Page-level text extractions:
* * * *
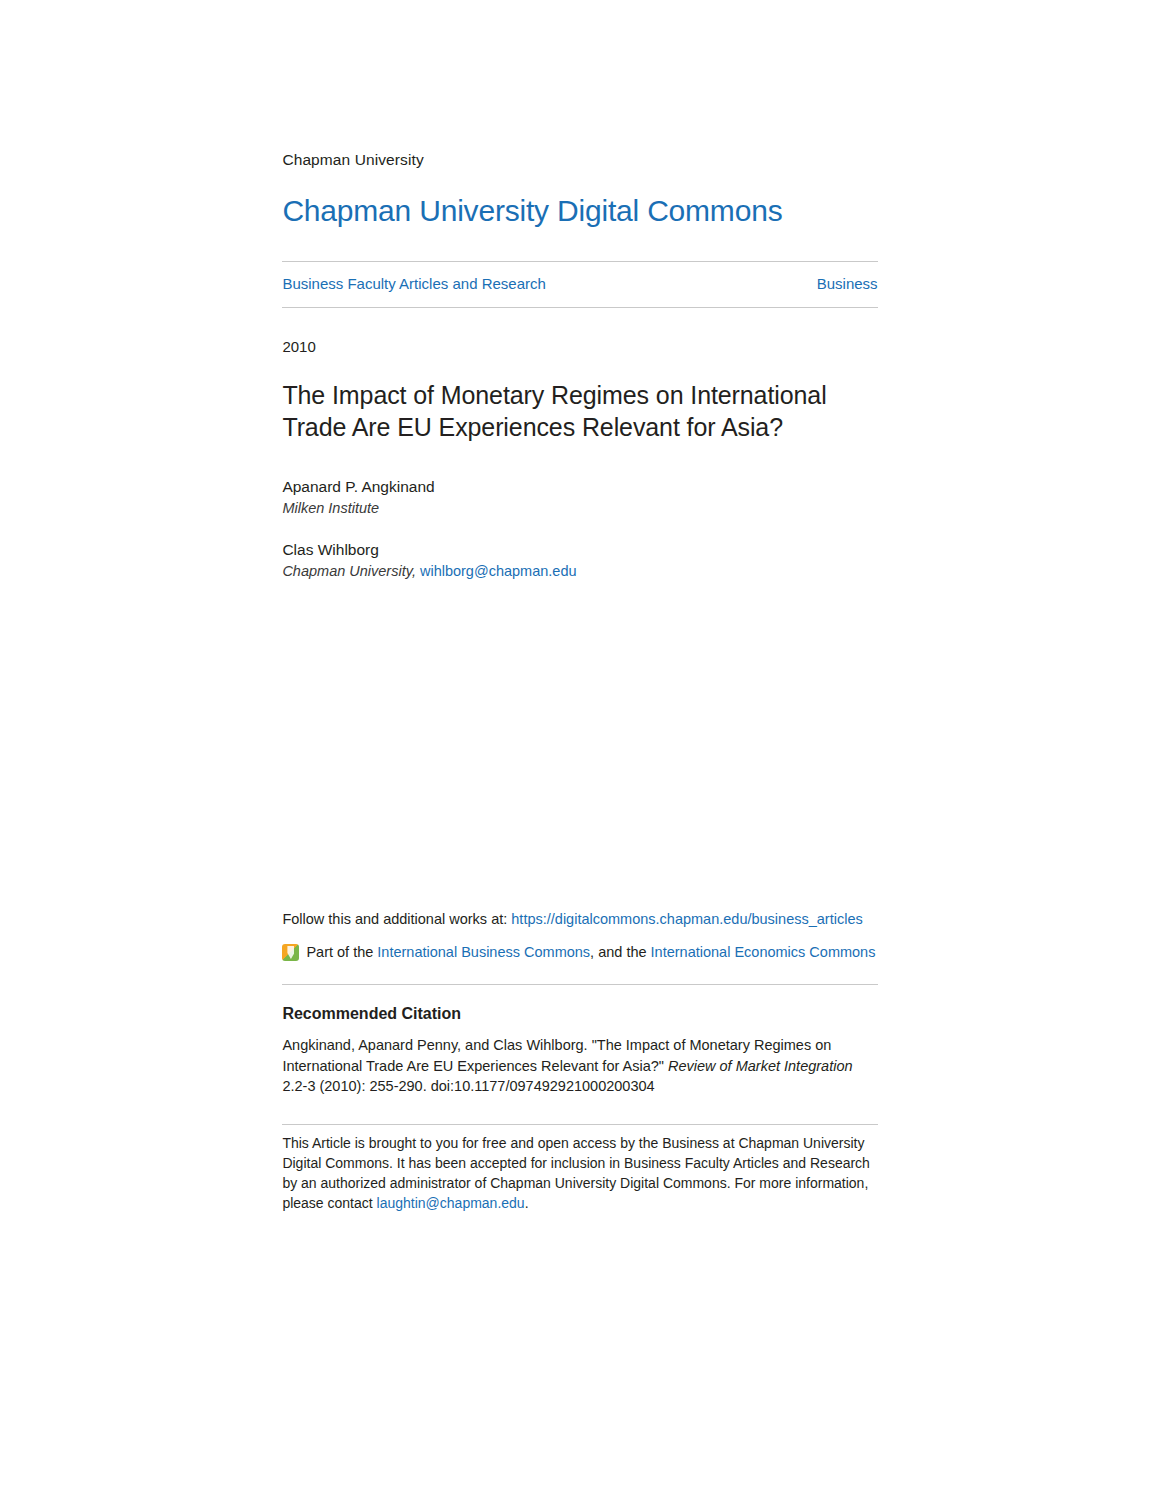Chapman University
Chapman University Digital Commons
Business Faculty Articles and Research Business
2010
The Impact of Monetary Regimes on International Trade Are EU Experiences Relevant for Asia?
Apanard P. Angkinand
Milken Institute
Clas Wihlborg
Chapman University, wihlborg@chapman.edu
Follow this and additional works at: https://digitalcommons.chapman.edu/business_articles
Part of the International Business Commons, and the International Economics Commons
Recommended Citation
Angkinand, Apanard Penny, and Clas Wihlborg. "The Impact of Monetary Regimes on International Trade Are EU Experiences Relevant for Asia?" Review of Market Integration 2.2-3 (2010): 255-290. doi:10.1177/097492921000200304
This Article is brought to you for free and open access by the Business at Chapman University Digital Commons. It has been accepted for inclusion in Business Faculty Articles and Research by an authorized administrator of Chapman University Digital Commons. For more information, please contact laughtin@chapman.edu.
* * * *
● **Work task**
Above are records with pictures; repeat them exactly, but without the pictures.

● **Answer to this task**
Chapman University
Chapman University Digital Commons
Business Faculty Articles and Research Business
2010
The Impact of Monetary Regimes on International Trade Are EU Experiences Relevant for Asia?
Apanard P. Angkinand
Milken Institute
Clas Wihlborg
Chapman University, wihlborg@chapman.edu
Follow this and additional works at: https://digitalcommons.chapman.edu/business_articles
Part of the International Business Commons, and the International Economics Commons
Recommended Citation
Angkinand, Apanard Penny, and Clas Wihlborg. "The Impact of Monetary Regimes on International Trade Are EU Experiences Relevant for Asia?" Review of Market Integration 2.2-3 (2010): 255-290. doi:10.1177/097492921000200304
This Article is brought to you for free and open access by the Business at Chapman University Digital Commons. It has been accepted for inclusion in Business Faculty Articles and Research by an authorized administrator of Chapman University Digital Commons. For more information, please contact laughtin@chapman.edu.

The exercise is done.